Il capo dello Stato ha parlato di un "momento in cui, specie in alcune aree del Paese, le incertezze del ciclo economico sembrano non offrire solide prospettive a molti lavoratori, soprattutto giovani, ed alle loro famiglie". Parole che arrivano in un'Italia agitata dalle incertezze sui conti pubblici e dalle ripercussioni sui mercati.
Poi ha lanciato un richiamo a tutti, in un'Italia scossa dalle divisioni (quest'anno si registra perfino la defezione di alcuni generali rispetto alla tradizionale parata).
Infine ha ricordato la difesa dell'unità nazionale. "La pluralità e diversità, che la Carta repubblicana ha voluto garantire - ha sottolineato Mattarella - vive nella leale collaborazione fra lo Stato e le autonomie, nella sinergia fra i livelli di governo, nell'esercizio quotidiano dei principi di solidarietà e sussidiarietà, finalizzati ad assicurare l'unità della nazione insieme all'efficacia dell'azione pubblica".
"Ai prefetti, attori di coesione sociale e istituzionale - ha detto il capo dello Stato - spetta il compito di favorire un'efficace sintesi delle complessità e di porsi al servizio delle istanze dei territori, non solo per farsene interpreti presso le autorità centrali di governo, ma anche per offrire soluzioni stimolando intese e collaborazioni in sede locale".
Avendoli tutti davanti - alte cariche, grand commis, politici, ambasciatori - Sergio Mattarella non ha perso l’occasione per far pesare ciò che più lo preoccupa. L’ha detto col solito garbo e senza sgualcire la Festa della Repubblica che si è celebrata poco dopo nei giardini del Quirinale: ormai forse l’unico luogo dove tutti si sentono di casa e civilmente colloquiano tra loro sovranisti e anti, rappresentanti della famigerata “Casta” e populisti della più bell’acqua.

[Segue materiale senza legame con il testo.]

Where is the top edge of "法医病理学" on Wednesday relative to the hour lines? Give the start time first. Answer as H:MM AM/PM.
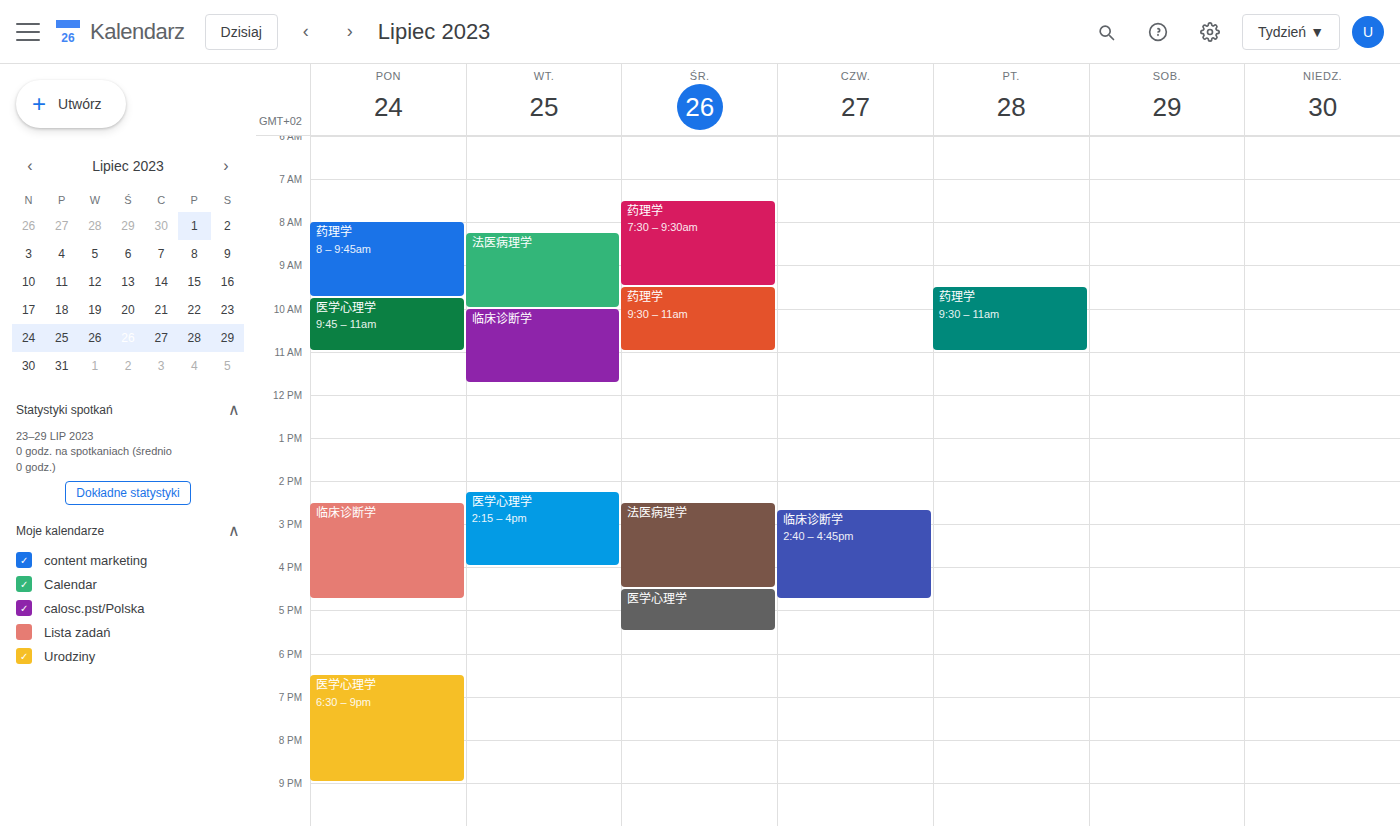
2:30 PM -- halfway between the 2 PM and 3 PM lines.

Il presidente ha voluto ricordare che, «in ogni ambito, libertà e democrazia non sono compatibili con chi alimenta i conflitti, con chi punta a creare opposizioni dissennate tra le identità, con chi fomenta scontri, con la continua ricerca di un nemico da individuare, con chi limita il pluralismo». A cosa, e soprattutto a chi, Mattarella si riferisca, non serve troppa immaginazione per intuirlo.Il capo dello Stato è allarmato dal successo politico che riscuotono (non solo in Italia) gli «odiatori» e ne teme le conseguenze. Lo segnala nel giorno più solenne della nostra Repubblica, quando si celebra l’atto di nascita, quasi a rimarcare come lo scatenamento degli istinti più belluini non si sia placato con le elezioni europee, e dal Colle si colgano purtroppo segni allarmanti di nuove tensioni. Una campagna elettorale che non finisce mai.
Aiuta meglio a capire lo stato d’animo presidenziale il messaggio che, di prima mattina, Mattarella aveva inviato ai prefetti. In due paginette, aveva riassunto una sorta di vademecum costituzionale che valga come bussola per i rappresentanti dello Stato sul territorio, e li aiuti a tenere la rotta salda in mezzo alle tempeste politiche. Tanto per cominciare, il presidente chiede loro di farsi «attori di coesione sociale e istituzionale». Dunque di lavorare per ricucire il tessuto del Paese e di non prestarsi a chi vorrebbe lacerarlo ulteriormente.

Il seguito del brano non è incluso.